Ce que chante le vent aux arbres…
Ce que chante le vent aux arbres, comme s’ils étaient encore des arbrisseaux fragiles, à peine perceptibles pour l’œil indifférent, ne saurait être entendu par l’ambitieux cherchant à gravir un à un, et si possible en compagnie de cette souffrance rédemptrice qui accompagne, au dire de certains, l’apprentissage laborieux du savoir respectable.
Ce que chante le vent aux arbres, ainsi qu’aux enfants, ces arbrisseaux à la tendre chair, n’appartient pas au monde de la raison, cette donneuse de leçons austères et stériles. Ce que chante le vent aux arbres ne saurait trouver grâce, s’il la demandait, auprès d’aucun censeur, ces respectables empêcheurs d’exister.
Il y avait un arbre, jeune encore – bien que ses feuilles l’eussent abandonné déjà, lors de plusieurs automnes, qui vivait heureux sur une colline. Il vivait son existence d’arbre qui est, comme l’on sait, différente de la notre, de par sa longévité autant que par son mode de déplacement, immobile en apparence et vertical.

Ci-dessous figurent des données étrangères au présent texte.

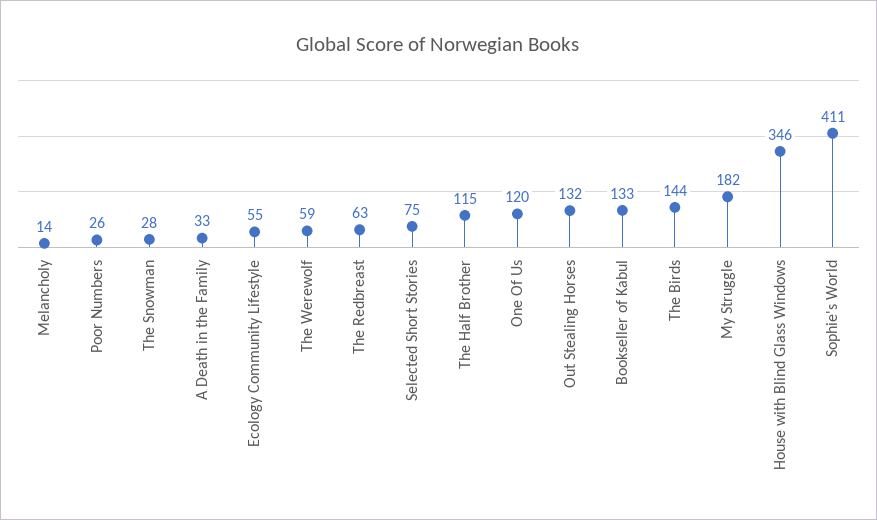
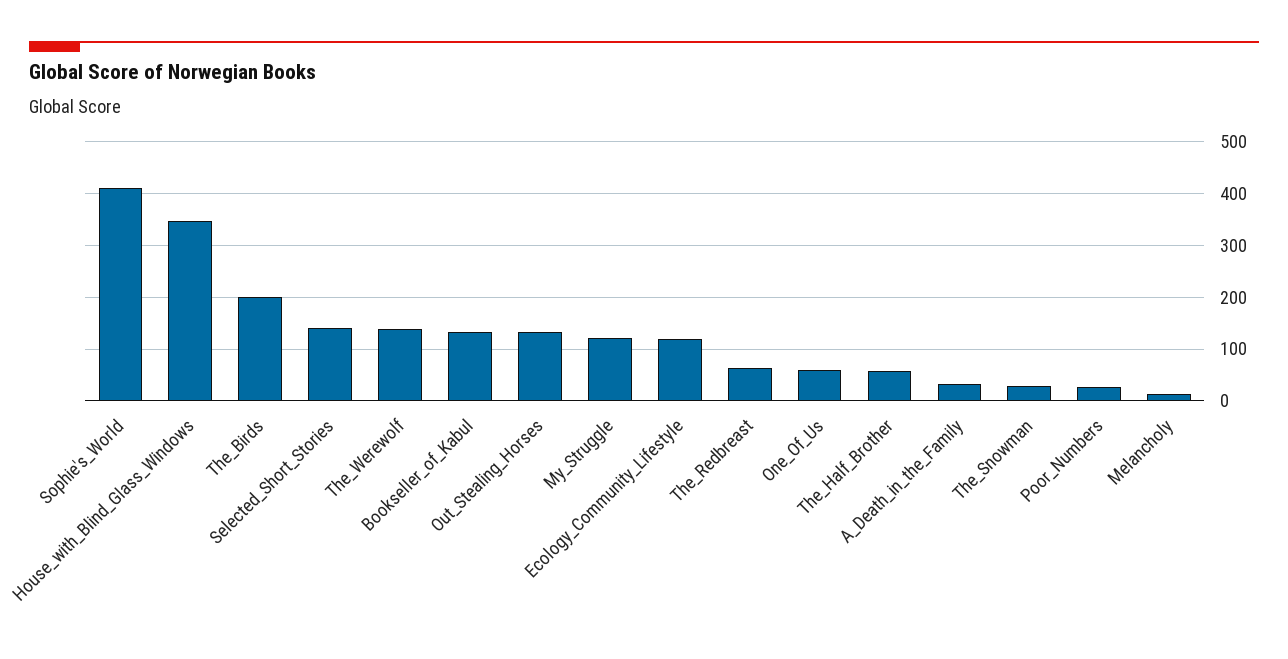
Ecology Community Lifestyle: 55 -> 120
The Werewolf: 59 -> 140
Selected Short Stories: 75 -> 140
The Half Brother: 115 -> 60
One Of Us: 120 -> 60
The Birds: 144 -> 200
My Struggle: 182 -> 120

L’arbre ne connaît pas l’agitation de l’homme qui, bien souvent, bouge sans avancer. L’arbre tend à l’élévation et non à cette forme d’ivresse qu’est souvent le voyage humain.
L’arbre, donc, vivait… Paisible, peut-être, serein sûrement. Il ne vivait pas sur sa colline. Il ne vivait pas avec sa colline… Il était la colline. Et, de la même façon, la colline était l’arbre. Il était aussi l’oiseau, venant quelques fois se poser sur ses branches, ainsi que le rongeur qui passait… Ou bien même le scorpion… L’arbre ne connaissait ni le mal ni le bien.
Lorsque je dis de l’arbre qu’il vivait heureux sur sa colline, je tiens un raisonnement d’humain. L’arbre, bien entendu, n’aurait jamais eu une telle pensée. Nous découpons notre vie en tranches. Les instants de bonheur suivent les instants de déplaisir (le malheur est une notion trop forte pour être découpée), les arbres ne séparent pas les instants, ils vivent du rythme de la nature, ne connaissent pas les sentiments humains, cette division de l’âme.
L’arbre sur la colline était l’univers. Il était la terre. Il était le feu. Il était l’eau et le nuage. Il était la matière et l’énergie…
Mais il n’était pas le vent. Le vent fait partie de l’univers, mais il n’est pas seulement énergie et matière, il est aussi pensée. Non point pensée particulière, ni même pensée abstraite et absolue, mais la pensée originelle, dans sa plénitude.
Le vent ne soufflait pas pour le plaisir. Il ne soufflait pas non plus par nécessité biologique, il était avant tout un chanteur…
Il vint sur la colline. Étendit son souffle comme un oiseau tend ses ailes au moment de l’envol. Il pénétra l’arbre et se mit à chanter. Je ne pourrais vous dire ce que fut ce chant. Je n’en connais point la signification mais l’arbre en saisit le sens. La compréhension eut-elle une place dans cette rencontre ? Je l’ignore. Mais ce jour vit le commencement de la métamorphose de l’arbre.
Ce que fut ce changement échappe à ma compréhension.